Turkey upholds conviction of journalists despite higher court overturning 'scandalous' verdict
The ruling against 12 former staffers from Cumhuriyet - one of few remaining oppositional dailies in the country - was described as "scandalous" by rights groups.
For critics of President Recep Tayyip Erdogan, their re-conviction is evidence of a sweeping crackdown on media freedom that has seen Turkey become the world's largest jailer of journalists.
The 12 were convicted last year of supporting, through their news coverage, three organisations that Turkey deems terrorist organisations: the Kurdistan Workers' Party (PKK), the Revolutionary People's Liberation Party-Front (DHPK-C), and the Gulen movement blamed for a failed coup in 2016.
Dozens of journalists, opposition politicians and activists have been accused of supporting or propagandising for terrorist organisations in recent years, most frequently for alleged support for the PKK, a Kurdish militia engaged in an on-off civil war with the Turkish state since the early 1980s.
While the PKK and DHKP-C are classified as terrorist organisations outside of Turkey, followers of exiled cleric Fethullah Gulen are only considered as members of a terrorist group by Northern Cyprus and Pakistan.
They were sentenced to jail terms ranging from two-and-a-half years to more than eight years, but Turkey's Supreme Court overturned the sentences in September and freed the former journalists pending Thursday's retrial.
But the lower court ignored that decision, and reconfirmed the original sentences, with the exception of one journalist - Kadri Gursel - who was acquitted.
"Once again a Turkish court has defied the decision of the higher court. Once again, journalism is the victim in this case," said Emma Sinclair-Webb, of Human Rights Watch, outside the court.
"The same very weak, bogus evidence has been used once again... It is a scandalous decision and another decision that will go down in history as evidence of Turkey's broken criminal justice system," she added.
Turkey's Constitutional Court ruled in May that the case had violated the rights to freedom, free expression and personal security of two of the journalists: Gursel and Murat Aksoy.
In court, the defendants struck a defiant tone, with Cumhuriyet's former lawyer Bulent Utku saying the case was "political from the beginning, and aimed at revenge."
Among those re-convicted on Thursday was Ahmet Sik, an investigative journalist known for his expose of Gulen's network who is currently serving as a member of parliament for the pro-Kurdish Peoples' Democratic Party (HDP).

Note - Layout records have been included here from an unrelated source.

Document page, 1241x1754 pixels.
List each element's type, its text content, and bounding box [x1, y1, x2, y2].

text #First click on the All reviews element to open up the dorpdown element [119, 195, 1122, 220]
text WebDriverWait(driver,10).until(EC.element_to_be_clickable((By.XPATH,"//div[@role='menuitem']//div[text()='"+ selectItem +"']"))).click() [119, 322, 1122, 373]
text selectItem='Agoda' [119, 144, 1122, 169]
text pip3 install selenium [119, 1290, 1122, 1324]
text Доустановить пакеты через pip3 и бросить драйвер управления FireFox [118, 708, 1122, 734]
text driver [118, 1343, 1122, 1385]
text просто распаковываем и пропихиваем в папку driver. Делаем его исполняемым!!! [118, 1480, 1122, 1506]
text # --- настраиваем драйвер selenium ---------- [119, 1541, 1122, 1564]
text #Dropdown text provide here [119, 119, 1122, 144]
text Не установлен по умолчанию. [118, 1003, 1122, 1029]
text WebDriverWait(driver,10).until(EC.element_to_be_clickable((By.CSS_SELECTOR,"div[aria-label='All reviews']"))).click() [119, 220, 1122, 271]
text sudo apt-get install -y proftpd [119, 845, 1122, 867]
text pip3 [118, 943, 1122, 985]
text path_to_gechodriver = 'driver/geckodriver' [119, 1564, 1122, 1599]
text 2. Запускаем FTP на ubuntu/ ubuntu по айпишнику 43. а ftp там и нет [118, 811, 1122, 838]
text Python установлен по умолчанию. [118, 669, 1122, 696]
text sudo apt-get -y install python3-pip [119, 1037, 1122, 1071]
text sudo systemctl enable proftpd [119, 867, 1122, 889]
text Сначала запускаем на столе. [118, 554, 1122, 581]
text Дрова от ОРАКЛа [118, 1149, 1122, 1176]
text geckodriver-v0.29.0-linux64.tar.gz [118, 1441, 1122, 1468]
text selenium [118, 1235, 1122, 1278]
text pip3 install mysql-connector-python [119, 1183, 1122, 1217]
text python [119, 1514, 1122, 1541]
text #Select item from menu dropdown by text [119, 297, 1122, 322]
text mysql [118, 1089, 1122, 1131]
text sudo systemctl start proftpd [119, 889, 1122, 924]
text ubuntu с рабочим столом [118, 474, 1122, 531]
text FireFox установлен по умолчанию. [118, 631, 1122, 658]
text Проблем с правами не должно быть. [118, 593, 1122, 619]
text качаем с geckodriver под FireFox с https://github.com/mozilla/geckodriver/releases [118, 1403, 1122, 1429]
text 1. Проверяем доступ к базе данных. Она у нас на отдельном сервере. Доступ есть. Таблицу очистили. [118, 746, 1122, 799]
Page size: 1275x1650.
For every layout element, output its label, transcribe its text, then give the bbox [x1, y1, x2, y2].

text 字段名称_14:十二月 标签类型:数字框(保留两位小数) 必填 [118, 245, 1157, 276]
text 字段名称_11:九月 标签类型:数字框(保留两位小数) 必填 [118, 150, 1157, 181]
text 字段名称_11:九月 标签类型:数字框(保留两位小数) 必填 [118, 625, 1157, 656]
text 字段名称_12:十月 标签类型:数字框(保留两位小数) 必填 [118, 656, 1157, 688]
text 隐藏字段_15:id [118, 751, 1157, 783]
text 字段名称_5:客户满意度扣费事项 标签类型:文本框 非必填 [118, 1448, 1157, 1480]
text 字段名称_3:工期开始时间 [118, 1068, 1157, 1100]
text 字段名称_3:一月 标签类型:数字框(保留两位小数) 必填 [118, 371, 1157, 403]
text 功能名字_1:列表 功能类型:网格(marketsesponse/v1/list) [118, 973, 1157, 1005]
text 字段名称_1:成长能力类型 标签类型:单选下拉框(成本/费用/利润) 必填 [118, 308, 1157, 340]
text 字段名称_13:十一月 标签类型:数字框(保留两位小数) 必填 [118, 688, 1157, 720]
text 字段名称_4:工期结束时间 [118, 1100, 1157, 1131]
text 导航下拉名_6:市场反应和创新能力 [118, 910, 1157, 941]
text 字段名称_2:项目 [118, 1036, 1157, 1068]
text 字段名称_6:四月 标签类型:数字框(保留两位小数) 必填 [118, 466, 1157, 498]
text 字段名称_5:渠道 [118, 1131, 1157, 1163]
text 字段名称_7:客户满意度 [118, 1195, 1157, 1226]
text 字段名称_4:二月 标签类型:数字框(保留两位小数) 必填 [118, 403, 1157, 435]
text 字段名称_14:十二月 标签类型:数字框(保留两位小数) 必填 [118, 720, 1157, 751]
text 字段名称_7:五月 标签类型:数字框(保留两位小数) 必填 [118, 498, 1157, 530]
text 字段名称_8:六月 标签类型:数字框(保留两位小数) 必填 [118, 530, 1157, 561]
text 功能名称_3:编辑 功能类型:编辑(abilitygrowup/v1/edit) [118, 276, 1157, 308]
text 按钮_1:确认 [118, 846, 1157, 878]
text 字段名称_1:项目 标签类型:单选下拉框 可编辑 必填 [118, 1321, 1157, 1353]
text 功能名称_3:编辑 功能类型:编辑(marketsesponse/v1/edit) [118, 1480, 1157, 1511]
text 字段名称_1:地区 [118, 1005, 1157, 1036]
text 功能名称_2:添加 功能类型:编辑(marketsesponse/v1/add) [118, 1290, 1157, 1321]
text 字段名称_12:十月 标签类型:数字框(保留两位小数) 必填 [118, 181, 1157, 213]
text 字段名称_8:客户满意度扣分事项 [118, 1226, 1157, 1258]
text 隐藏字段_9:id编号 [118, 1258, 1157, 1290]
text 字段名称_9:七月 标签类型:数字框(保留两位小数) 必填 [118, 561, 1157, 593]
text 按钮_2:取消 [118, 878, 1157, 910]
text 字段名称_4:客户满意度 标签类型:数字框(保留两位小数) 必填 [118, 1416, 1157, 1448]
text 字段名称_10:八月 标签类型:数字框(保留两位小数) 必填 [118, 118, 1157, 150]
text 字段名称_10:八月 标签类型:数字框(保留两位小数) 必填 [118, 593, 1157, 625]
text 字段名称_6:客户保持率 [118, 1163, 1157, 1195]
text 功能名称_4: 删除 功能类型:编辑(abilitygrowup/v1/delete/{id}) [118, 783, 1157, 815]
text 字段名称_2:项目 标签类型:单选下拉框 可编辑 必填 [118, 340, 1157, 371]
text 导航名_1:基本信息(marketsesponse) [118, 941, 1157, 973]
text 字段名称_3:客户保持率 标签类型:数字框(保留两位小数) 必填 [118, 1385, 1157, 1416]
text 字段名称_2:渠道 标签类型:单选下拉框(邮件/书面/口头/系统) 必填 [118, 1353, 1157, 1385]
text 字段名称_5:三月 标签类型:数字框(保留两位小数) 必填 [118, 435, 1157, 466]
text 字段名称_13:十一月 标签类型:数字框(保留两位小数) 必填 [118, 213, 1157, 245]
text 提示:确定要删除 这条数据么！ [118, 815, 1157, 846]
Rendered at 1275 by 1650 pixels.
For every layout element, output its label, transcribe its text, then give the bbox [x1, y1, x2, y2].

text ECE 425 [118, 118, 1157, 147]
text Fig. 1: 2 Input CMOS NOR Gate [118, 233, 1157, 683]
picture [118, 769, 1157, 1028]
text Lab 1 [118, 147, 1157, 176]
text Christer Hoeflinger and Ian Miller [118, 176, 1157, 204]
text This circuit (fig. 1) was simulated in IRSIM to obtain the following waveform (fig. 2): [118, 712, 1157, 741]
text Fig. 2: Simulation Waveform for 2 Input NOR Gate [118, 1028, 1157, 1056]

Turkish media groups have slowly been brought under the control of Erdogan's allies in recent years, meaning much of the press is uncritical of the government.
Cumhuriyet, founded in 1924, is a rare case in that it is not in the hands of a business tycoon, but controlled by an independent foundation.
The daily has come under huge pressure, with former editor-in-chief Can Dundar fleeing to Germany after being convicted in 2016 over an article alleging that Turkey had supplied weapons to extremist groups in Syria.